Many Kinds of Realism

In an earlier post we talked bruises in marble, which are the bane of modern marble sculptors. They’re like a pimple on your sculpture’s nose and there is no effective makeup for marble.

Surprisingly, bruising wasn’t an issue for the ancients. In fact, as we’ll see in a different post, the available carving techniques prior to the classical period left the surface of the finished sculpture essentially one continuous bruise, and even in classical sculpture, the delicacy of the surface was far less important than it is to modern sculptors. The ancients had a profoundly different understanding of the surface of a sculpture.

Paint

The issue is not just bruising. There is a wide range of things you can do with the surface of marble that the ancients were largely indifferent to because they painted their sculpture. One of the striking differences between sculpture of the ancient world and sculpture of the Renaissance and later movements is the relatively plain surface of ancient sculpture.

Aphrodite of Knidos, after Praxiteles, c 350 BCE

Because of their great age you can’t always be sure what the surfaces of Greek and Roman work were like when they were new but they clearly didn’t strive for the exquisitely modeled and polished surfaces that were brought to such a high degree of perfection in the Renaissance and later periods. Sculptures from the classical period tend to look more like limestone in that the potential translucence of marble is ignored. Their surfaces are quite matte, almost like gesso. In contrast, most sculptors from the Renaissance onward have taken enormous care with the surface, manipulating it to give the translucence of skin, or to achieve rich textures for hair, textiles, leather, etc.

Dataset records>
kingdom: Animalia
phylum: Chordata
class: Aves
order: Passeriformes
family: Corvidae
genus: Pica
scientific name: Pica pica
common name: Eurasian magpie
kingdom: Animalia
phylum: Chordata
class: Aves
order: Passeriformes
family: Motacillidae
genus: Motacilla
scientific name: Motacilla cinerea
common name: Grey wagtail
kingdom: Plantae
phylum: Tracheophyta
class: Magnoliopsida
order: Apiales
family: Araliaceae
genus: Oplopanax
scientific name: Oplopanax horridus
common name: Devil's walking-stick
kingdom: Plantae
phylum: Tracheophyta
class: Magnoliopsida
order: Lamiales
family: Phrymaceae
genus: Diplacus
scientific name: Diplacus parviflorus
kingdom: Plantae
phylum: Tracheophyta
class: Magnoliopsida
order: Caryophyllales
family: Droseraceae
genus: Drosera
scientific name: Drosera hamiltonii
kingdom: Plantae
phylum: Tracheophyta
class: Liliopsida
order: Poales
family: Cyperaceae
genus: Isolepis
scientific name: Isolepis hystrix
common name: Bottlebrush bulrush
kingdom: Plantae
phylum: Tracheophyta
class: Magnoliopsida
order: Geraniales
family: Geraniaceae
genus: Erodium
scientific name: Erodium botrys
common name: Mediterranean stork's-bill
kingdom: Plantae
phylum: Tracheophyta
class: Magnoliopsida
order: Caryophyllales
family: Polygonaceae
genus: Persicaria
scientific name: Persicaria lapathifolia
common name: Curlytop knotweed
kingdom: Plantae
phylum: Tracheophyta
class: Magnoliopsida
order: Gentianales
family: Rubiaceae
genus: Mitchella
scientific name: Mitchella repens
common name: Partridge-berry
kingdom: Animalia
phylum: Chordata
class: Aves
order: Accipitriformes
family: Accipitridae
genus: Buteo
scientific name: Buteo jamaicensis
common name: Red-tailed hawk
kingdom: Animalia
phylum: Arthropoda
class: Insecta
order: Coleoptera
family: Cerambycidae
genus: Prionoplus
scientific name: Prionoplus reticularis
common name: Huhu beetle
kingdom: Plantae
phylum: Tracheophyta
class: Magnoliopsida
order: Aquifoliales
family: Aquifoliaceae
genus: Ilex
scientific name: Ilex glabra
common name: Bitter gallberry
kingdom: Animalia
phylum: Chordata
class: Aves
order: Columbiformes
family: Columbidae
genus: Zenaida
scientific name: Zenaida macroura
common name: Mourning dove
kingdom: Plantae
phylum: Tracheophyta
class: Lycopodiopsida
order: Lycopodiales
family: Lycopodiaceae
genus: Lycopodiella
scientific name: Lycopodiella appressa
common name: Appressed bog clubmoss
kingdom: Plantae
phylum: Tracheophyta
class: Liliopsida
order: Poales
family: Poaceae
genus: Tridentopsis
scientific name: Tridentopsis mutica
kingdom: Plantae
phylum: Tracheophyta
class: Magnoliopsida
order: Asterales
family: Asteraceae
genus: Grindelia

REQUIRED ACTIONS>
• a. Quote the passage on marble sculpture word for word, giving the stretch from "In an earlier" through "of a sculpture.".
• b. Extend the passage on marble sculpture, picking up after its final sentence.

EXPECTED ANSWERS>
• a.
In an earlier post we talked bruises in marble, which are the bane of modern marble sculptors. They’re like a pimple on your sculpture’s nose and there is no effective makeup for marble.

Surprisingly, bruising wasn’t an issue for the ancients. In fact, as we’ll see in a different post, the available carving techniques prior to the classical period left the surface of the finished sculpture essentially one continuous bruise, and even in classical sculpture, the delicacy of the surface was far less important than it is to modern sculptors. The ancients had a profoundly different understanding of the surface of a sculpture.

• b.
In pre-classical sculptures the matte quality is demonstrably due to bruising over the entire surface. (How we know is an interesting story for another time.) In high classical sculpture it is less clear, and there isn’t a lot of literature on this, but the surface of almost all ancient sculpture is similarly quite matte, unlike anything we see in recent centuries. Classical sculptors dealt almost purely with the literal three-dimensional aspect of the stone. The delicate surfaces that Renaissance and later movements employed would have been irrelevant or even distracting under the paint.

People

A living person is never still. Even a person holding as still as they can is in constant motion. People breathe and the pulse beats in their throat and temples. The entire body responds to the pressure of each heartbeat. Eyes flutter under their eyelids.

Similarly, the idea that we humans have a particular color is defective. Blushes and pallor wash over a person face and body. Human skin doesn’t simply reflect light from the surface like a car; there is a sub-surface scattering of light that softens our appearance and as we look closer and closer at a person’s skin it becomes impossible to say what color it is. Skin seems to contain every color. Some of the many optical dimension of skin are more obvious with the pale skin of people of European origin, and others are more prominent in darker skin, but the principle holds for people of every color.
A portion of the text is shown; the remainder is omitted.